Every line of the records below that holds the word "sito" should be copied out.

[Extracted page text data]
* * * * * * *

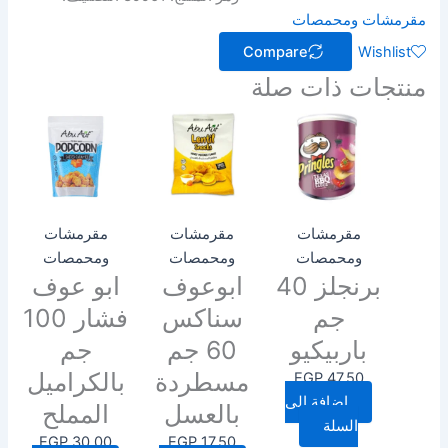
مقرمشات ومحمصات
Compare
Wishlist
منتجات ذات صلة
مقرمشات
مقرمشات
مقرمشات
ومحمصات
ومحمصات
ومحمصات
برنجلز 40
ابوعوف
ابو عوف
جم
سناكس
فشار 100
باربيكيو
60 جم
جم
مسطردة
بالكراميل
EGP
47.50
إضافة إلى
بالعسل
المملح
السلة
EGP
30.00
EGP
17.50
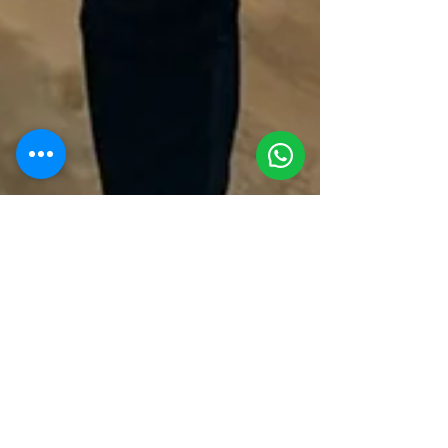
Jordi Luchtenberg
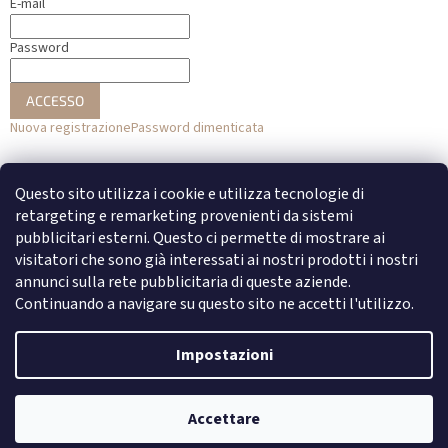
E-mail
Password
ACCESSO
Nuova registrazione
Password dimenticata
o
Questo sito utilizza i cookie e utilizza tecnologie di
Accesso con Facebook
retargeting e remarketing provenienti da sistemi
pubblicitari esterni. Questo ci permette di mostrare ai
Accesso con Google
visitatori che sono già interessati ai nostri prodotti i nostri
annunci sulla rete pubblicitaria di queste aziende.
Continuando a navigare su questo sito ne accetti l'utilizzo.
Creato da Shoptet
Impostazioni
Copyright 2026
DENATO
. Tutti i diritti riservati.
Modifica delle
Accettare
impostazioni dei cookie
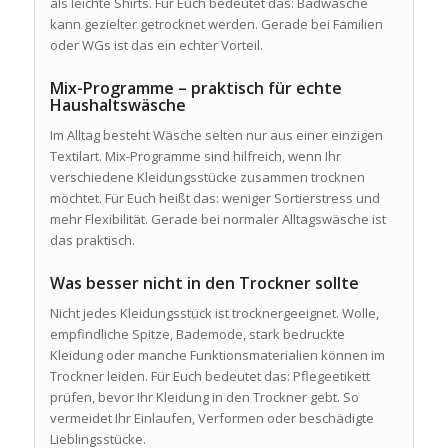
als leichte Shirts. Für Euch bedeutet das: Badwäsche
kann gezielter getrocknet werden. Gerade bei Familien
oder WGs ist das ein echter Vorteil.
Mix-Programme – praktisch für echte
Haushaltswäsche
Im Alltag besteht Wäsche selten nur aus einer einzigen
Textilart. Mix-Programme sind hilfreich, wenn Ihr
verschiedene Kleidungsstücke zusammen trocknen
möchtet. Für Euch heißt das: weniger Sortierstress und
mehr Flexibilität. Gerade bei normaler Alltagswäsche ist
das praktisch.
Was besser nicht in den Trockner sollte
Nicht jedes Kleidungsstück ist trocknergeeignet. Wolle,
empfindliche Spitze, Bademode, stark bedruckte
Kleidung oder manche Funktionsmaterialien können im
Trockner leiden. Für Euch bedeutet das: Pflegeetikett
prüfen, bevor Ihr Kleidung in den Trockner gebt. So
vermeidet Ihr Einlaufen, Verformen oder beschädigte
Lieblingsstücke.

* * * * * * *

### Response to this task:
Questo sito utilizza i cookie e utilizza tecnologie di
Continuando a navigare su questo sito ne accetti l'utilizzo.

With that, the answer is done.